Тут, не оробев, с лету подключил неокрепший, задиристый голос к нашему хору и я,— сам удивился потом тому, как стройно, душевно и ладно полилось наше духовное песнопение под вторы завывавшей печной трубы и приглушенных метелью звуков трубившего в ночи далекого колокола.
Пашка пел с закрытыми глазами, как слепец — калика перехожий. В подражание ему смежил ресницы и я. И правда, так — зажмурившись — почему-то было лучше слушать не только певчих моих приятелей, но и самого себя...
Завыла печная труба. Бил и бил, не переставая — с расстановкой, с раздумьем — недремлющий по случаю
непогоды колокол. Мы же, самозабвенно упиваясь своими стройно слитными голосами, не вникая в затемненный смысл каких-то полунашенских, полупотусторонних слов, пели:
Тебе кланяемся, солнце правды, Тебя видим с высоты Востока... Ангелы с пастырями славословят, Волхвы же со звездою путешествуют...

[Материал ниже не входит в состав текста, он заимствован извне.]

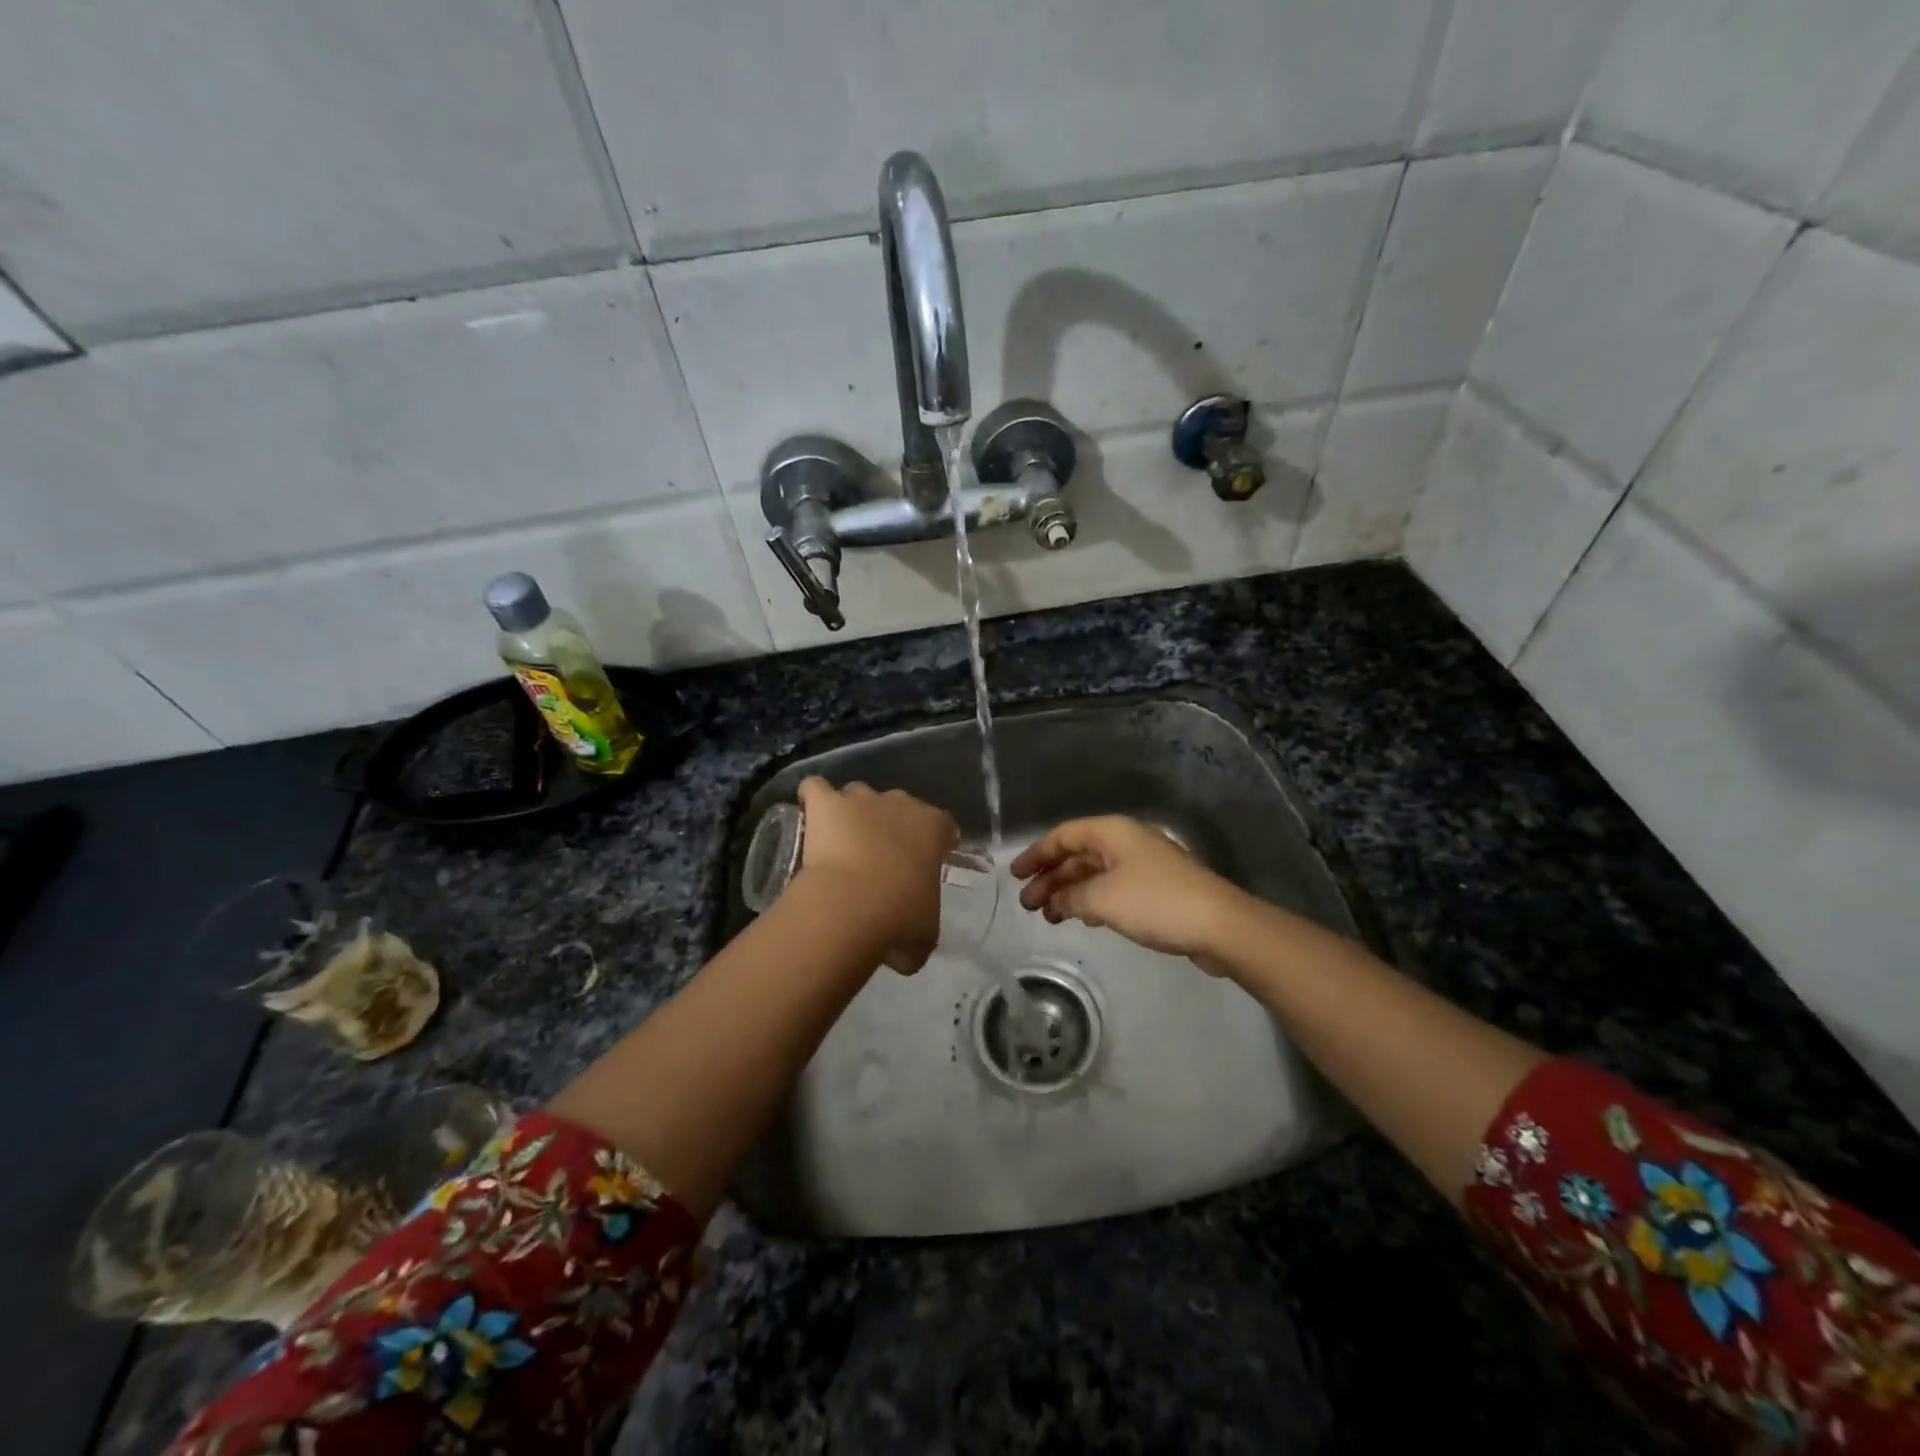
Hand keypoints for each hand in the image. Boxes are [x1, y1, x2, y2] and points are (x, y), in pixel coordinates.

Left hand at [794, 777, 957, 973]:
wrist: (851, 907)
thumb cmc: (898, 920)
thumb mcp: (925, 934)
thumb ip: (923, 929)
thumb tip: (909, 949)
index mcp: (934, 829)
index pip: (942, 825)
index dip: (932, 841)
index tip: (922, 861)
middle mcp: (901, 804)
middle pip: (898, 805)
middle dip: (889, 824)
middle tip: (877, 858)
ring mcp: (861, 799)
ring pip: (858, 794)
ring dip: (851, 812)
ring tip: (839, 840)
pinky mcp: (826, 803)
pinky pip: (815, 789)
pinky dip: (812, 799)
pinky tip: (809, 816)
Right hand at [1012, 815, 1243, 969]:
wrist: (1219, 925)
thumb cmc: (1155, 902)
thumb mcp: (1102, 899)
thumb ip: (1071, 897)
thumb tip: (1055, 901)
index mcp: (1111, 832)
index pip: (1063, 835)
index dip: (1036, 854)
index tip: (1014, 875)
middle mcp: (1125, 842)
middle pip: (1077, 854)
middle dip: (1050, 878)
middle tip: (1027, 904)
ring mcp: (1142, 865)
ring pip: (1094, 873)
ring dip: (1068, 892)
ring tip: (1048, 916)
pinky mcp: (1155, 889)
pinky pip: (1111, 888)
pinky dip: (1091, 900)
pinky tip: (1081, 918)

Поначалу спевка шла у нас хорошо — лучше некуда. Но вот Пашку, будто ткнутого шилом, вдруг подбросило с задницы на коленки, и он, оборвав нас сабельным взмахом лучинки на полуслове, вновь озверело набросился на Троньку:
— Кол мне на твоей башке тесать, обормот?!— зарычал, угрожающе размахивая перед Тронькиной мордой своей лучинкой, мгновенно осатаневший Пашка.— Сколько раз тебе, варнаку, говорено? И небо со звездою учахуся,— так надо петь. Учахуся, а не учохайся, как ты боронишь!.. Вот попробуй мне ишо один раз проборонить свое учохайся,— ух, и врежу! Ух, язви тебя, и
врежу!
— Чо ты вяжешься ко мне? Чо ты вяжешься? — снова начал обороняться Тронька.— Ну, какая тебе разница — учохайся там али учахайся? Кто нас впотьмах разберет, когда вгорячах станем славить?!
— Ага, угодил, обормот, в небо пальцем!— сказал со злорадной усмешкой Пашка.— А попадья?! А монашка Физанька?! А просвирня? Этим тоже, по-твоему, бара берь, што учохайся, што учахуся? А ты знаешь, тем, которые без запинки, по всем правилам славят,— там по круглому пятаку на рыло подают!
— Ну ладно тебе. Не ерепенься!— пробурчал, стремясь к примирению, с виноватой ухмылкой Тронька.— Я это твое учахуся так промычу, што и сама попадья не придерется. Ни попадья. Ни Физанька. Ни просвирня!
Пашка, по-бычьи скобенив лохматую башку, подозрительно присмотрелся к невозмутимому Троньке и, не сразу найдясь, как ему на это достойно ответить, сказал, пренебрежительно отмахиваясь от него лучинкой:
— Шляпа ты с ручкой!.. Недаром и прозвище у твоего родимого тяти — кошма!